CREATE OR REPLACE TRIGGER my_trigger
BEFORE INSERT
ON my_table
REFERENCING NEW AS new
FOR EACH ROW
BEGIN
  SELECT my_sequence.nextval
  INTO :new.id
  FROM dual;
END my_trigger;

Note, that this approach can be employed in most databases supporting sequences and triggers! It is a lot more flexible than standard identities

SQLite

SQLite does not know any identity columns either. It seems to have MySQL’s AUTO_INCREMENT clause, but in fact this just sets some rules on the ROWID generation, which is not a true identity column according to the SQL standard

Conclusion

As many things in SQL, identities are a major pain to get correctly when switching databases, or when writing SQL DDL and DML that works correctly across databases.

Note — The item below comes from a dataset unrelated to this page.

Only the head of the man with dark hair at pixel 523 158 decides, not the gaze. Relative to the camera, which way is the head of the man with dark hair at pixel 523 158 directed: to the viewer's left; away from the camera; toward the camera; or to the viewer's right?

jOOQ supports DML executed against tables with identity columns and/or trigger-generated ID values. See a previous blog post that further elaborates on the issue:

https://lukaseder.wordpress.com/2011/08/29/postgres-insert-returning-clause-and-how-this-can-be-simulated-in-other-rdbms/

Subtle SQL differences: Constraint names

The various SQL product vendors implement subtle differences in the way they interpret SQL. In this case, I’ve been examining the reuse of constraint names within a schema / database (which is yet another story: what’s a schema, what’s a database?). Here’s the summary:

Constraint names are unique within a schema

  • Derby
  • H2
  • HSQLDB
  • Ingres
  • MySQL
  • Oracle
  • SQL Server

Constraint names are unique within a table

  • DB2
  • SQLite
  • Sybase SQL Anywhere

The “weird ones”

  • Postgres: Foreign Key names can be reused. Unique / Primary Key names cannot
  • Sybase ASE: Unique / Primary Key names can be reused. Foreign Key names cannot

For most compatibility across databases, it is never a good idea to re-use names. Keep your constraint names unique across a schema.